TASK DATA:
######
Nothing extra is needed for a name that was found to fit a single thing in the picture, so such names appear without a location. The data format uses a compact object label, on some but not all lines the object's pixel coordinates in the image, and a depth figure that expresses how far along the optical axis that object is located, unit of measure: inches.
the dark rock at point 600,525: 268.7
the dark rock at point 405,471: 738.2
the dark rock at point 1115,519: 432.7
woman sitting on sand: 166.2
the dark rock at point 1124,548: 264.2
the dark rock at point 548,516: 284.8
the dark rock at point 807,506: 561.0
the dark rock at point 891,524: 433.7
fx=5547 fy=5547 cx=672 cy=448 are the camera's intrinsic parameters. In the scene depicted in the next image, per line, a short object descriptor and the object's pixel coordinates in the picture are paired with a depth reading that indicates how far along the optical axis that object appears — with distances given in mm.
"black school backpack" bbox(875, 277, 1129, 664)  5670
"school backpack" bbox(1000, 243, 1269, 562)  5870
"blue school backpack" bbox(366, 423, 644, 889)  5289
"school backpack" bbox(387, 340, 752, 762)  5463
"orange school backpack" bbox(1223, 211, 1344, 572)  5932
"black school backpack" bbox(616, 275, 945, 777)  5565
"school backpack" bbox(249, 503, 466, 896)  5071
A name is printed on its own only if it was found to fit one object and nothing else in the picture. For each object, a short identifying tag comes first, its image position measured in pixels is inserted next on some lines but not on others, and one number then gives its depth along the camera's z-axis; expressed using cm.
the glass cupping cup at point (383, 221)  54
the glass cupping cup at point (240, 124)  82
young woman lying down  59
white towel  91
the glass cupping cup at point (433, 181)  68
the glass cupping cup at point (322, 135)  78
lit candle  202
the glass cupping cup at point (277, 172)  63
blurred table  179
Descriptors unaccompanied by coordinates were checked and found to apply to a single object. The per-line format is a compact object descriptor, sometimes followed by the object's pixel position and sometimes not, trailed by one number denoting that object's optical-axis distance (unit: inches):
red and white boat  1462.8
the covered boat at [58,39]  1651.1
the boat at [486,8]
######
GOAL OF THE EXERCISE: Starting at the line that contains "A name is printed", output every remaining line of the data exactly, and stop after the last one.

TASK ANSWER:
A name is printed on its own only if it was found to fit one object and nothing else in the picture. For each object, a short identifying tag comes first, its image position measured in pixels is inserted next on some lines but not on others, and one number then gives its depth along the camera's z-axis; expressed using cm.
the glass cupping cup at point (383, 221)  54
the glass cupping cup at point (240, 124)  82
young woman lying down  59
white towel  91
the glass cupping cup at point (433, 181)  68
the glass cupping cup at point (322, 135)  78
lit candle  202
the glass cupping cup at point (277, 172)  63
blurred table  179
Descriptors unaccompanied by coordinates were checked and found to apply to a single object. The per-line format is a compact object descriptor, sometimes followed by the object's pixel position and sometimes not, trailed by one number denoting that object's optical-axis distance (unit: inches):
red and white boat  1462.8
the covered boat at [58,39]  1651.1
the boat at [486,8]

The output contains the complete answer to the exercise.